Figure 4. SthK channel voltage dependence.

(A) SthK voltage sensor domain (grey) with the 4 positively-charged residues in S4 in blue and L54 in S2 in green. The boxes zoom into the coordination between R111 and countercharges in S3 and S2 (orange) and between K114 and countercharges in S3 and S2 (green). Experimental density shown in light grey at 6 σ (top) and 4 σ (bottom). Dot representation displays water accessible cavities in the voltage sensor calculated with the program HOLE (red: pore radius <1.15 Å; green: pore radius 1.15–2.30 Å; blue: pore radius >2.30 Å). (B) Representative single-channel recording traces from SthK at different voltages (indicated, top of traces) displaying different open probabilities (indicated, right). The dashed line indicates the closed channel level. The traces were filtered online at 1 kHz and additionally filtered offline at 500 Hz. The ligand concentration was 1 mM cAMP. (C) Open probability as a function of voltage for the SthK channel for which selected traces are displayed in (B). Arrow indicates the open probability value at 0 mV, which is the voltage the channels experience on the cryo-EM grid. This experiment was performed for at least 7 different bilayers containing single SthK channels in saturating cAMP concentrations, and a plot showing an average Po vs. voltage curve is shown in ref. Schmidpeter et al. (2018).
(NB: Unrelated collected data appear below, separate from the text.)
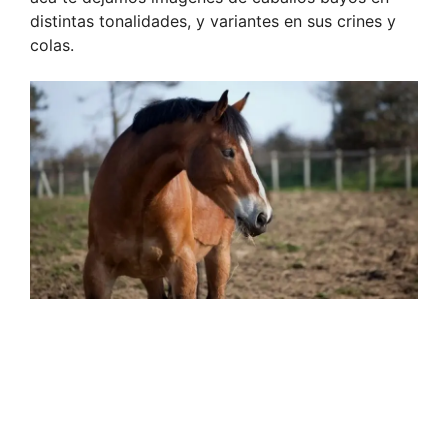
distintas tonalidades, y variantes en sus crines y
colas.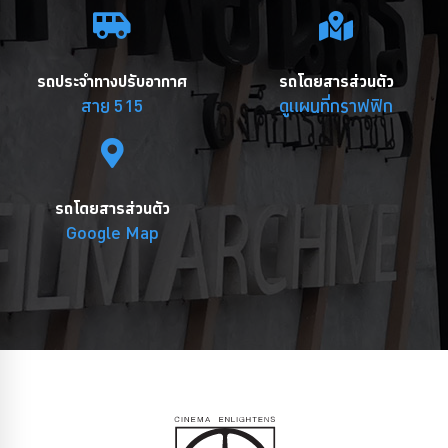
รถประจำทางปรับอากาศ
รถโดยสารส่วนตัว
สาย 515
ดูแผนที่กราฟฟิก
รถโดยสารส่วนตัว
Google Map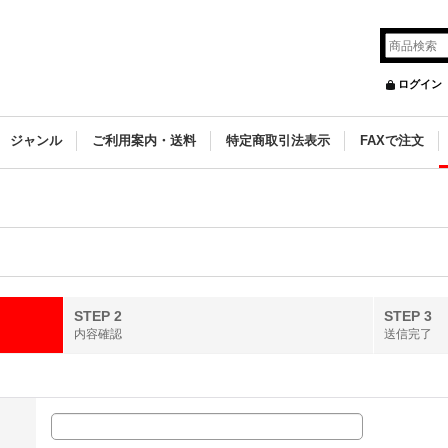
ログイン
ジャンル
ご利用案内・送料
特定商取引法表示
FAXで注文
STEP 2
STEP 3
内容確認
送信完了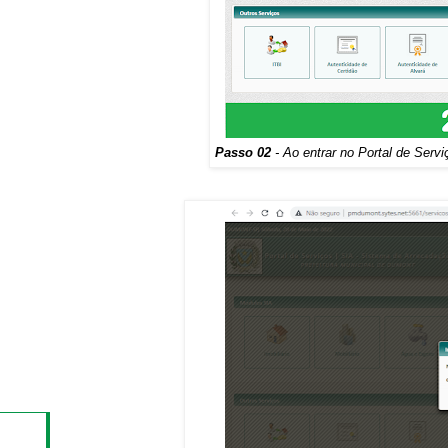
Passo 02
- Ao entrar no Portal de Serv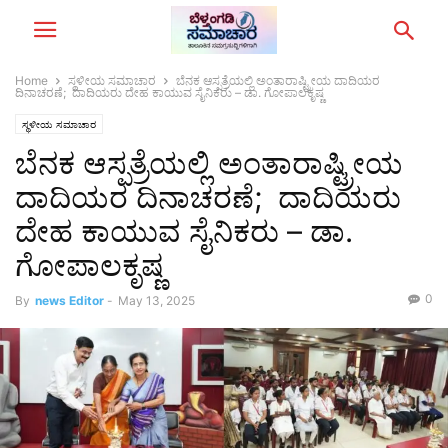
Home
ಸ್ಥಳೀಯ ಸಮಾಚಾರ
ಬೆನಕ ಆಸ್ಪತ್ರೆಯಲ್ಲಿ ಅಂತಾರಾಷ್ಟ್ರೀಯ ದಾದಿಯರ
ದಿನಾಚರಣೆ; ದಾದಿಯರು ದೇಹ ಕಾಯುವ ಸೈನಿಕರು – ಡಾ. ಗೋಪಾಲಕೃಷ್ಣ
ಸ್ಥಳೀಯ ಸಮಾಚಾರ
ಬೆನಕ ಆಸ್ಪತ್ರೆಯಲ್ಲಿ ಅಂತಾರಾಷ್ಟ್ರೀಯ
ದಾದಿಯರ ದಿನಾಚರಣೆ; ದಾದಿಯರು
ದೇಹ ಕಾಯುವ ಸೈನಿಕರು – ಡಾ.
ಗೋಪಾಲಕೃಷ್ಣ
0
By
news Editor
-
May 13, 2025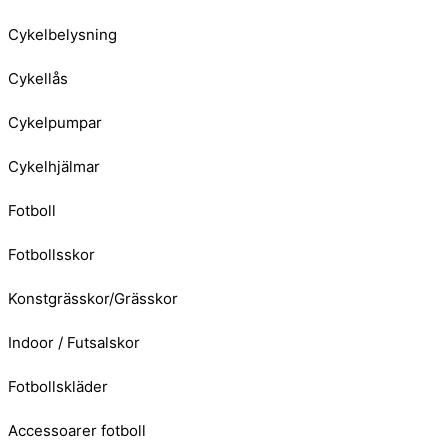
Cykelbelysning
Cykellås
Cykelpumpar
Cykelhjälmar
Fotboll
Fotbollsskor
Konstgrässkor/Grässkor
Indoor / Futsalskor
Fotbollskläder
Accessoarer fotboll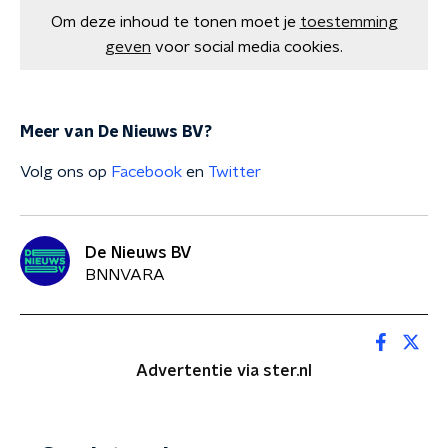
Om deze inhoud te tonen moet je
toestemming
geven
voor social media cookies.
Meer van De Nieuws BV?
Volg ons op
Facebook
en
Twitter
De Nieuws BV
BNNVARA
Advertentie via ster.nl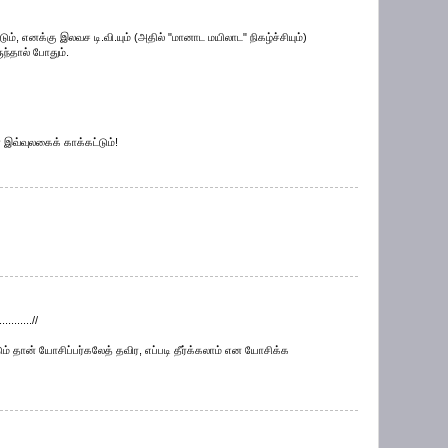
 எனக்கு இலவச டி.வி.யும் (அதில் "மானாட மயிலாட" நிகழ்ச்சியும்)
ந்தால் போதும்.
இவ்வுலகைக் காக்கட்டும்!
.......//
ம் தான் யோசிப்பர்கலேத் தவிர, எப்படி தீர்க்கலாம் என யோசிக்க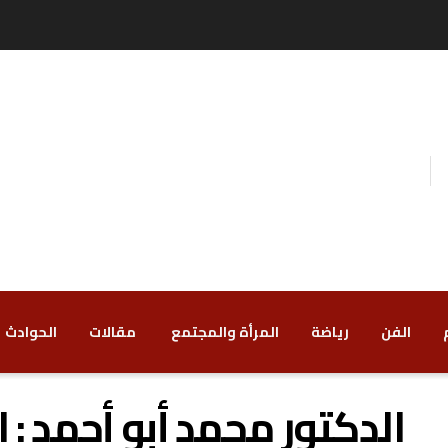
الفن
رياضة
‏المرأة والمجتمع
‏ مقالات
‏الحوادث
الدكتور محمد أبو أحمد :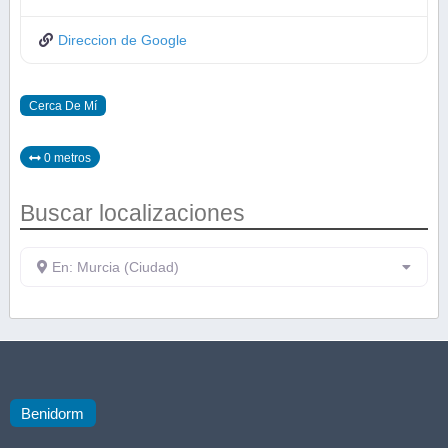
Direccion de Google
Cerca De Mí
0 metros
Buscar localizaciones
En: Murcia (Ciudad)
Benidorm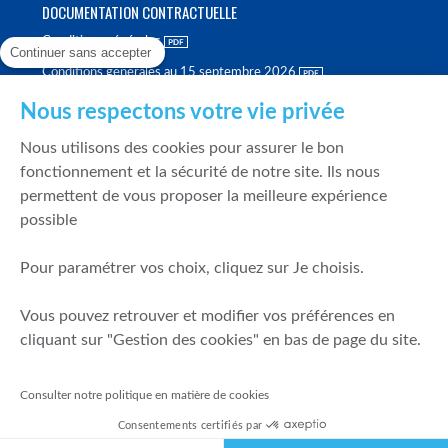
DOCUMENTATION CONTRACTUELLE
Conditions générales
Continuer sans accepter
Conditions générales au 15 septembre 2026
Brochure tarifaire
Nous respectons votre vie privée
Rapport sur la qualité d'exécution
Nous utilisons des cookies pour assurer le bon
Politique de meilleure sélection
fonctionnement et la sécurité de notre site. Ils nous
permettent de vous proposer la meilleure expérience
Politique de durabilité
possible
Fonds de garantie des dépôts et de résolution
Pour paramétrer vos choix, cliquez sur Je choisis.
SÉCURITÉ & DONNÉES PERSONNELLES
Vous pouvez retrouver et modifier vos préférences en
Mentions légales
cliquant sur "Gestion des cookies" en bas de page du site.
Prévention de la fraude
Gérer mes cookies
Consulter notre politique en matière de cookies
Politique de cookies
Consentements certifiés par
Politique de gestion des conflits d'intérêts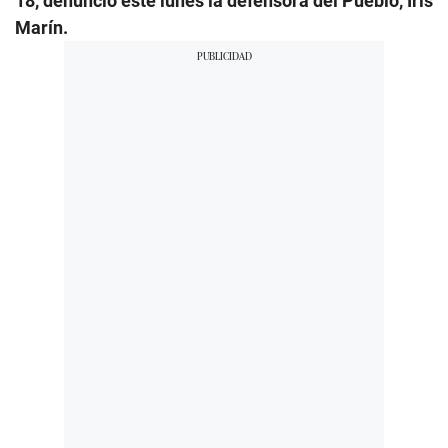
18, denunció este lunes la defensora del Pueblo, Iris
Marín.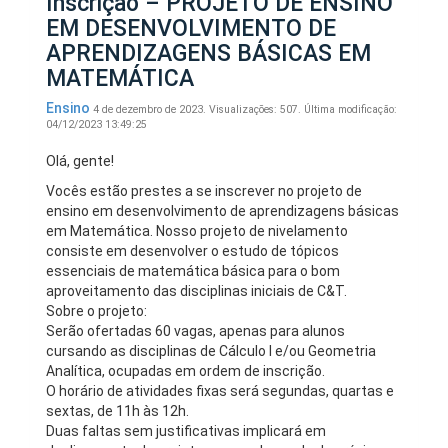
Inscrição – PROJETO DE ENSINO
EM DESENVOLVIMENTO DE
APRENDIZAGENS BÁSICAS EM
MATEMÁTICA
Ensino
4 de dezembro de 2023.
Visualizações: 507.
Última modificação:
04/12/2023 13:49:25
Olá, gente!
Vocês estão prestes a se inscrever no projeto de
ensino em desenvolvimento de aprendizagens básicas
em Matemática. Nosso projeto de nivelamento
consiste em desenvolver o estudo de tópicos
essenciais de matemática básica para o bom
aproveitamento das disciplinas iniciais de C&T.
Sobre o projeto:
Serão ofertadas 60 vagas, apenas para alunos
cursando as disciplinas de Cálculo I e/ou Geometria
Analítica, ocupadas em ordem de inscrição.
O horário de atividades fixas será segundas, quartas e
sextas, de 11h às 12h.
Duas faltas sem justificativas implicará em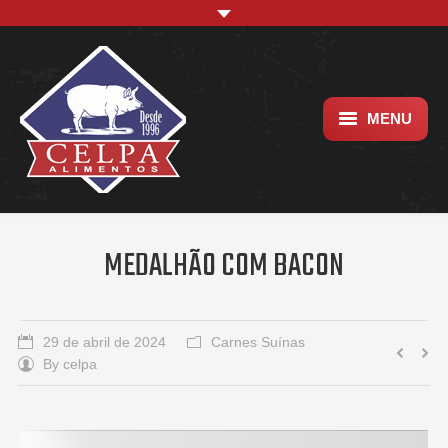
MENU
Empresa
Trabalhe conosco
MEDALHÃO COM BACON
Localização
29 de abril de 2024
Carnes Suínas
By
celpa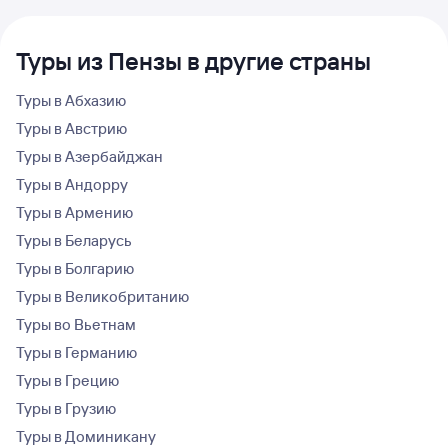
Туры из Пензы в другие страны
Туры в Абхазию
Туры в Австрию
Туры в Азербайджан
Туры в Андорру
Туры в Армению
Туры в Беларусь
Туры в Болгарию
Туры в Великобританию
Туры во Вьетнам
Туры в Германию
Туры в Грецию
Туры в Грузию
Туры в Доминикану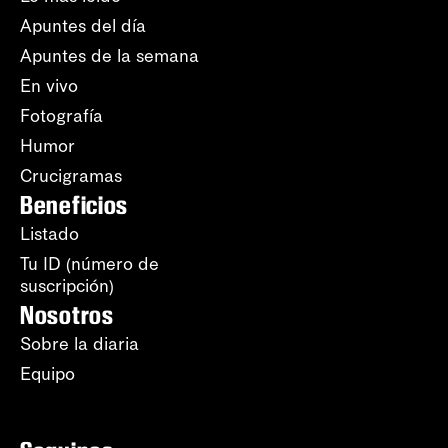
Apuntes del día
Apuntes de la semana
En vivo
Fotografía
Humor
Crucigramas
Beneficios
Listado
Tu ID (número de
suscripción)
Nosotros
Sobre la diaria
Equipo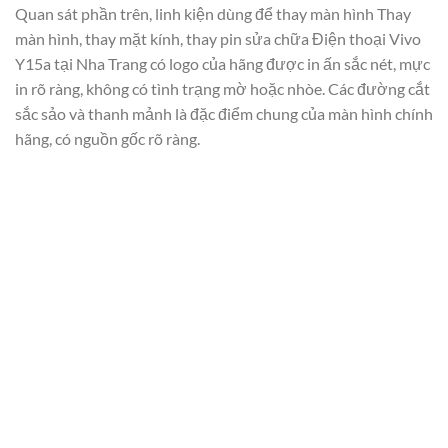
Quan sát phần trên, linh kiện dùng để thay màn hình Thay
màn hình, thay mặt kính, thay pin sửa chữa Điện thoại Vivo
Y15a tại Nha Trang có logo của hãng được in ấn sắc nét, mực
in rõ ràng, không có tình trạng mờ hoặc nhòe. Các đường cắt
sắc sảo và thanh mảnh là đặc điểm chung của màn hình chính
hãng, có nguồn gốc rõ ràng.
Figure 4—figure supplement 1. Voltage sensor domains in SthK and related channels.

Voltage sensor domains of SthK, HCN1, TAX-4 and KvAP (left to right) highlighting distribution of the charged residues (light blue) along S4 and selected countercharges (pink) in S2 and S3, and the charge transfer center (green) in S2. The protein is grey. PDB codes: apo SthK (6CJQ), cAMP HCN1 (5U6P), TAX-4 (5H3O), KvAP (1ORS).

Figure 4—figure supplement 2. SthK single-channel analysis.

All-amplitude histograms of representative current traces from SthK in 1 mM cAMP and −100 mV (A) and +100 mV (B). Inset in A shows the peak at 16 pA on a different scale, for better visualization. Dwell-time histograms of open (C, D) and closed (E, F) time intervals for the same traces analyzed in A and B. Voltage is −100 mV for C and E, and +100 mV for D and F. The open dwell times were fit with one exponential component (red) and the closed dwell times were fit with 3 exponential components (blue). The dead time was 180 µs and only intervals longer than two dead times were included in the analysis. The few intervals longer than 500 ms were removed before the exponential fitting of the closed dwell times histogram. (G) Open dwell time histograms for single-SthK recordings for increasing concentrations of cAMP. From left to right: 1, 5, 10, 20, and 1000 µM cAMP. All histograms were fit with one exponential component whose time constant increases overall with increasing concentrations of cAMP (from left to right τ = 0.9, 0.7, 4, 7, 9 ms, respectively). The open probabilities corresponding to the recordings from which these dwell-time distributions were extracted are, from left to right, 0.002, 0.01, 0.16, 0.32, 0.36. Voltage was +100 mV and traces were filtered at 1 kHz.